* **Records shown**:
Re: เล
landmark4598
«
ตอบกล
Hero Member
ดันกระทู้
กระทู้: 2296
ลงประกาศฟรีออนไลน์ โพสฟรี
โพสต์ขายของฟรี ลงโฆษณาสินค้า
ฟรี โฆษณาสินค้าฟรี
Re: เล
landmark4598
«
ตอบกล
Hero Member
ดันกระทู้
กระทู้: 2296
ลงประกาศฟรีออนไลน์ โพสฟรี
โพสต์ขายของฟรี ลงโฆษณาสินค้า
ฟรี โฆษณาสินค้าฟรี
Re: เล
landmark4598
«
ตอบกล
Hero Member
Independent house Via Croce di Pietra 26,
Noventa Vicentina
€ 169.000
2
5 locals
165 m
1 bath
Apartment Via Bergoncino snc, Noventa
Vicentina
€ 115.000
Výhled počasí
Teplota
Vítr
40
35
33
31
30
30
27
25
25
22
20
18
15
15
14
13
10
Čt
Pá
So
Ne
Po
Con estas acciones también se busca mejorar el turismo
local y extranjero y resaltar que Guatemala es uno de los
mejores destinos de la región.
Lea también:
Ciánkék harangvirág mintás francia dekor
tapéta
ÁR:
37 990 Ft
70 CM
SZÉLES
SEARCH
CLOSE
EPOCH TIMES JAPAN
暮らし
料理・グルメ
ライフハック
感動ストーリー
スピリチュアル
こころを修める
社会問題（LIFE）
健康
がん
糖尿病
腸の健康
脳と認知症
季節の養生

==

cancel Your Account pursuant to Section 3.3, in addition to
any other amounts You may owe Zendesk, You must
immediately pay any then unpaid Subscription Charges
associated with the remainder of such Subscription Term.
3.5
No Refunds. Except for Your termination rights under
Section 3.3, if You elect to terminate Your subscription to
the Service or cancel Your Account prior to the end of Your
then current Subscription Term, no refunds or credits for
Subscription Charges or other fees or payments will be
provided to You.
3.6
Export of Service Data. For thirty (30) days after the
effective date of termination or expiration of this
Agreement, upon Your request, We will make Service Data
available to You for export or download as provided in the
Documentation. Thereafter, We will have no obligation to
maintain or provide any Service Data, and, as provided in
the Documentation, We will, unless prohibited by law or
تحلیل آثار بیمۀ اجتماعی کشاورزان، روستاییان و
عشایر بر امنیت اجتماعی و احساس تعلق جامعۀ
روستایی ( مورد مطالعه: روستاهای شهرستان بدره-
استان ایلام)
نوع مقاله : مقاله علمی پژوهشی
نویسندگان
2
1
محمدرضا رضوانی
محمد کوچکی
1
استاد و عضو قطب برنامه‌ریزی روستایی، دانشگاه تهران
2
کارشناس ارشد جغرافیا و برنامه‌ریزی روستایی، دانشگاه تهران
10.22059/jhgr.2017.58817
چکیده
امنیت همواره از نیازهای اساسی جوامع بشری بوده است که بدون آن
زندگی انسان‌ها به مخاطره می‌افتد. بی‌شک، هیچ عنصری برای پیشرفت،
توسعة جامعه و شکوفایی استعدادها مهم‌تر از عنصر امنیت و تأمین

* **Exercise description**:
Could you write out, word for word, the lines between the one holding "cancel Your Account pursuant" and the one holding "the Service or", inclusive?

* **Response to this exercise**:
cancel Your Account pursuant to Section 3.3, in addition to
any other amounts You may owe Zendesk, You must
immediately pay any then unpaid Subscription Charges
associated with the remainder of such Subscription Term.
3.5
No Refunds. Except for Your termination rights under
Section 3.3, if You elect to terminate Your subscription to
the Service or cancel Your Account prior to the end of Your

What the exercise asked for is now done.